_Job item:_ Return every line of the material below unchanged, omitting the pictures.

[Extracted data entries]
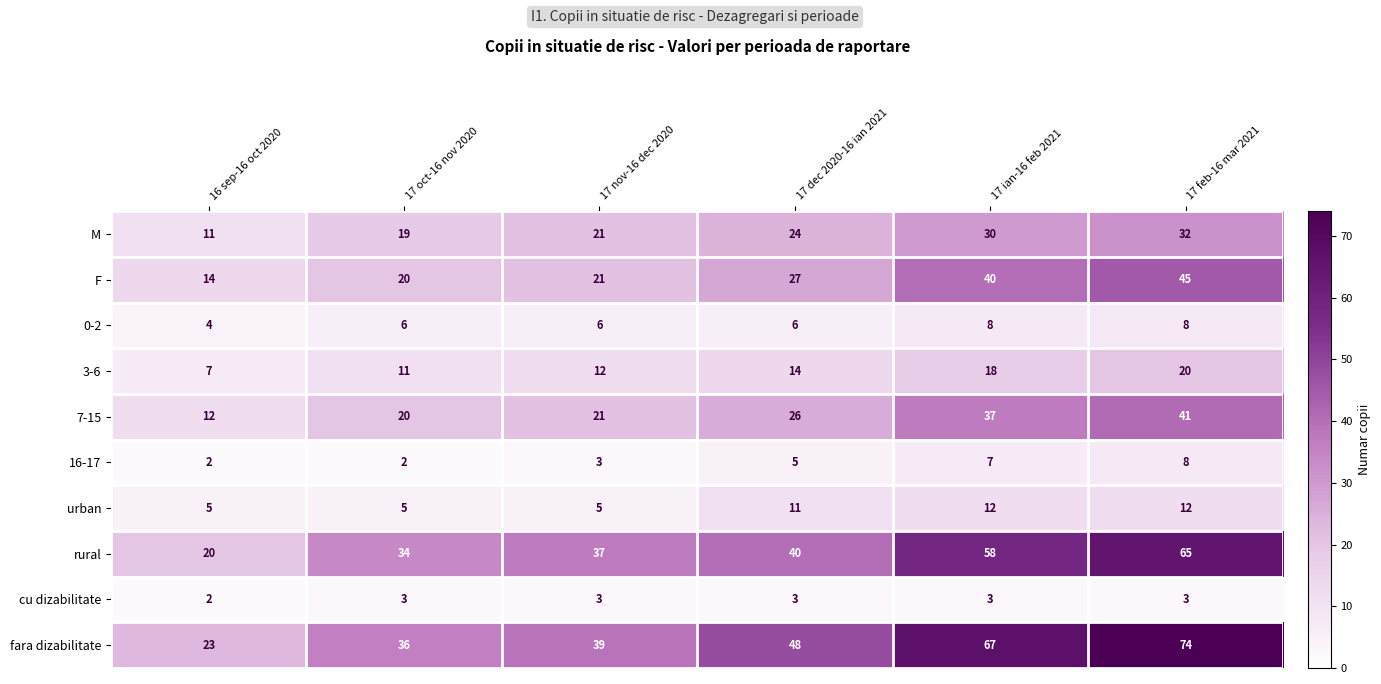

At which category is the sum across all series the highest?

17 feb-16 mar 2021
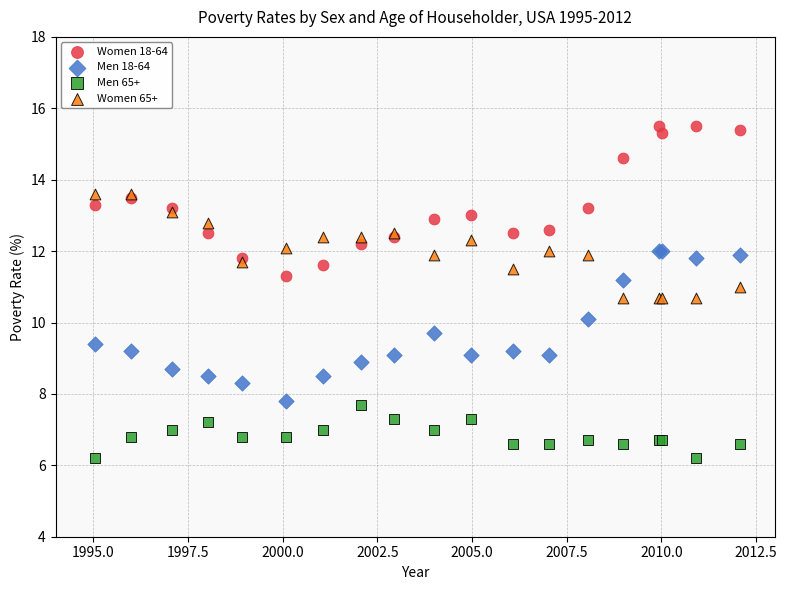

What is the X range (max minus min) for the scatter plot?

17.0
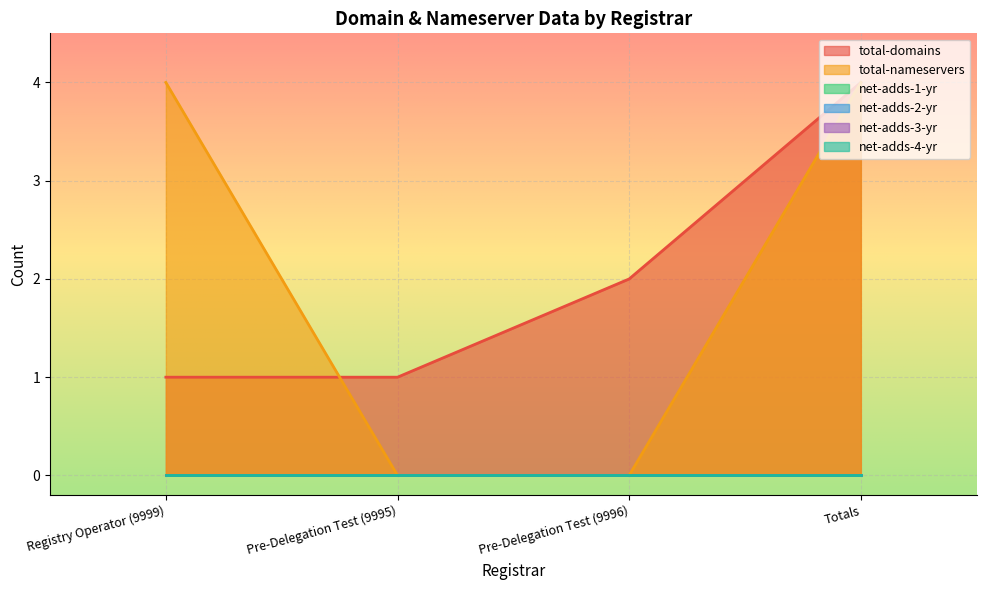

True or false: net-adds-1-yr has a value of 0 at Registry Operator (9999).

True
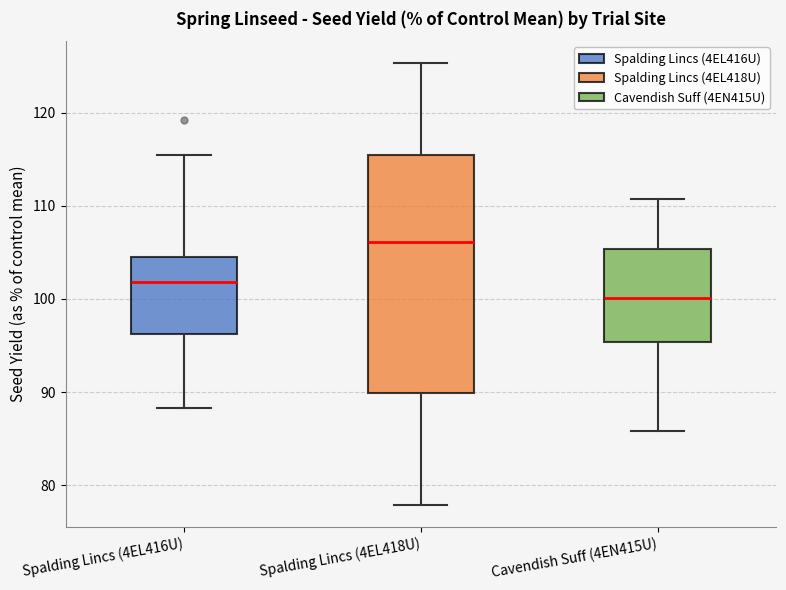

Comparing the boxes themselves (not the whiskers), which one is the tallest?

Spalding Lincs (4EL418U)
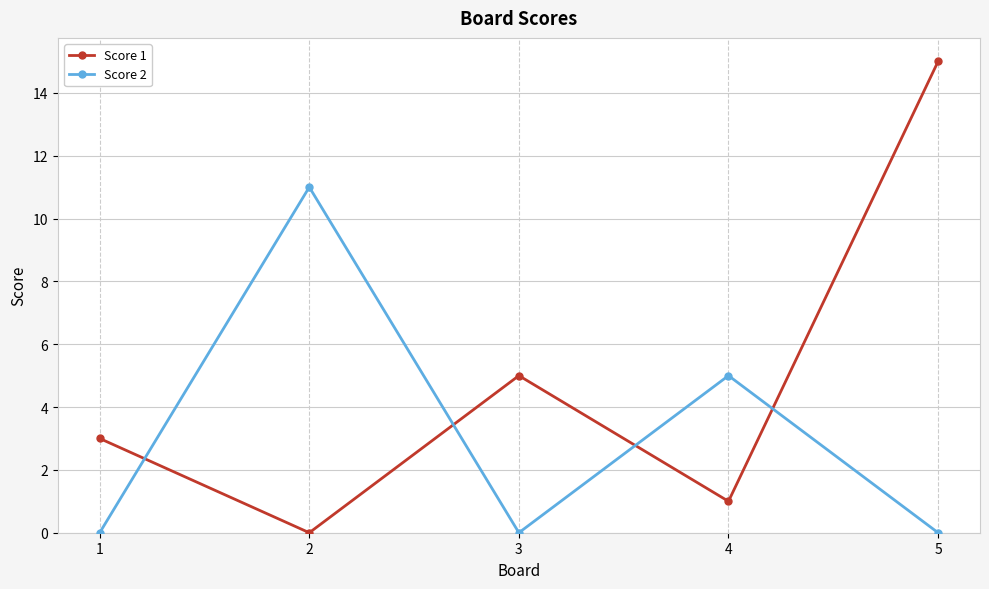

How many interior local peaks does the Score 1 series have?

1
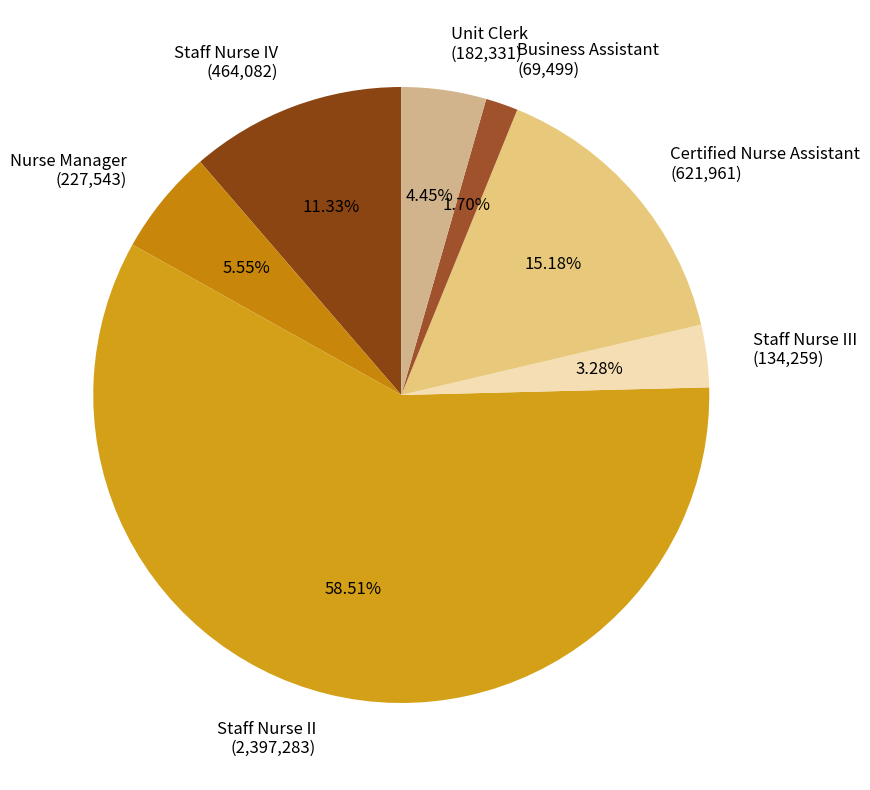

Combined, do Staff Nurse IV (464,082) and Certified Nurse Assistant (621,961) account for over 50%?

No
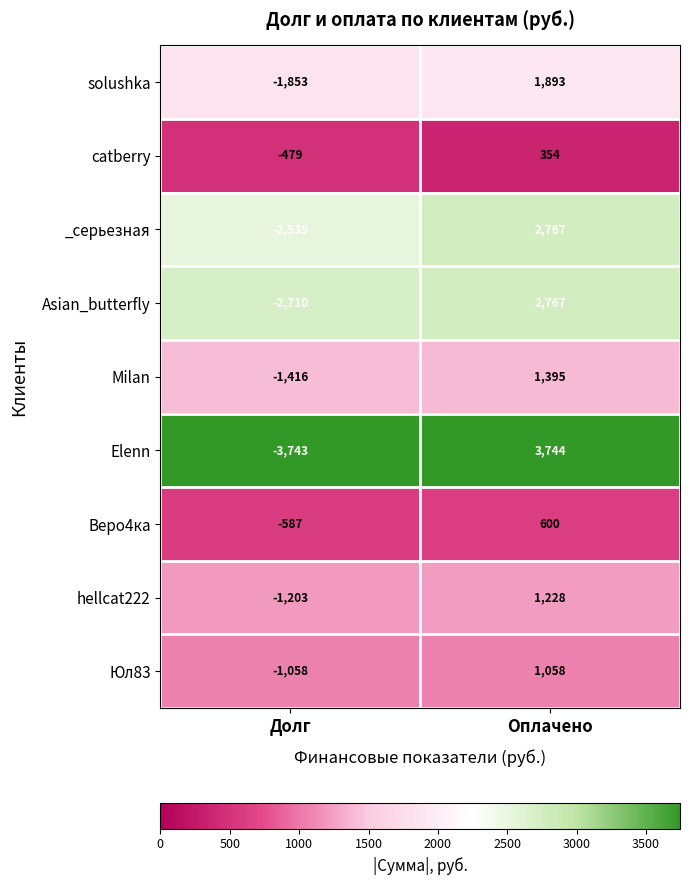

Reading right to left, transcribe all the data shown in this chart.

solushka: Оплачено=1893	Долг=-1853
catberry: Оплачено=354	Долг=-479
_серьезная: Оплачено=2767	Долг=-2535
Asian_butterfly: Оплачено=2767	Долг=-2710
Milan: Оплачено=1395	Долг=-1416
Elenn: Оплачено=3744	Долг=-3743
Веро4ка: Оплачено=600	Долг=-587
hellcat222: Оплачено=1228	Долг=-1203
Юл83: Оплачено=1058	Долг=-1058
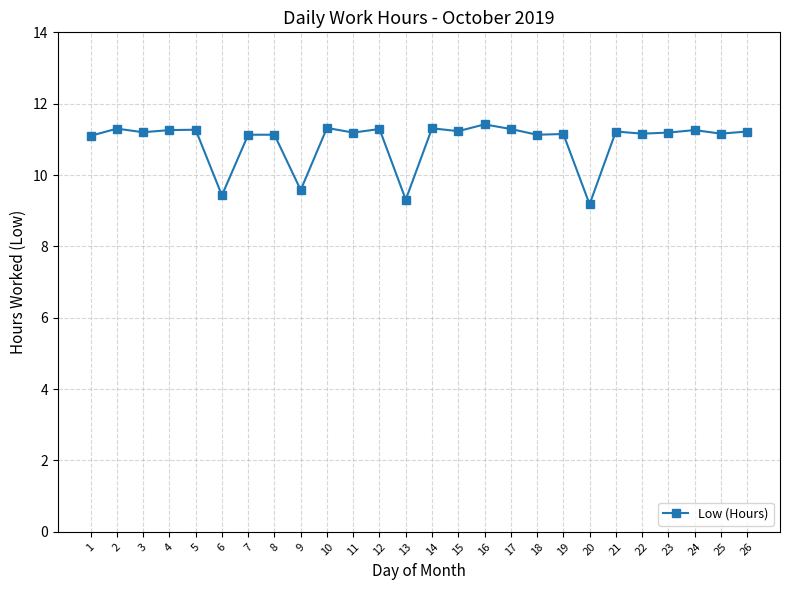

Count the number of data series in this chart.

1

_Answer:_
At which category is the sum across all series the highest?

17 feb-16 mar 2021

What is the X range (max minus min) for the scatter plot?

17.0

True or false: net-adds-1-yr has a value of 0 at Registry Operator (9999).

True

Comparing the boxes themselves (not the whiskers), which one is the tallest?

Spalding Lincs (4EL418U)

How many interior local peaks does the Score 1 series have?

1

Combined, do Staff Nurse IV (464,082) and Certified Nurse Assistant (621,961) account for over 50%?

No

Reading right to left, transcribe all the data shown in this chart.

solushka: Оплачено=1893	Долг=-1853
catberry: Оплачено=354	Долг=-479
_серьезная: Оплачено=2767	Долг=-2535
Asian_butterfly: Оплачено=2767	Долг=-2710
Milan: Оплачено=1395	Долг=-1416
Elenn: Оплачено=3744	Долг=-3743
Веро4ка: Оплачено=600	Долг=-587
hellcat222: Оплачено=1228	Долг=-1203
Юл83: Оплачено=1058	Долг=-1058

Count the number of data series in this chart.

1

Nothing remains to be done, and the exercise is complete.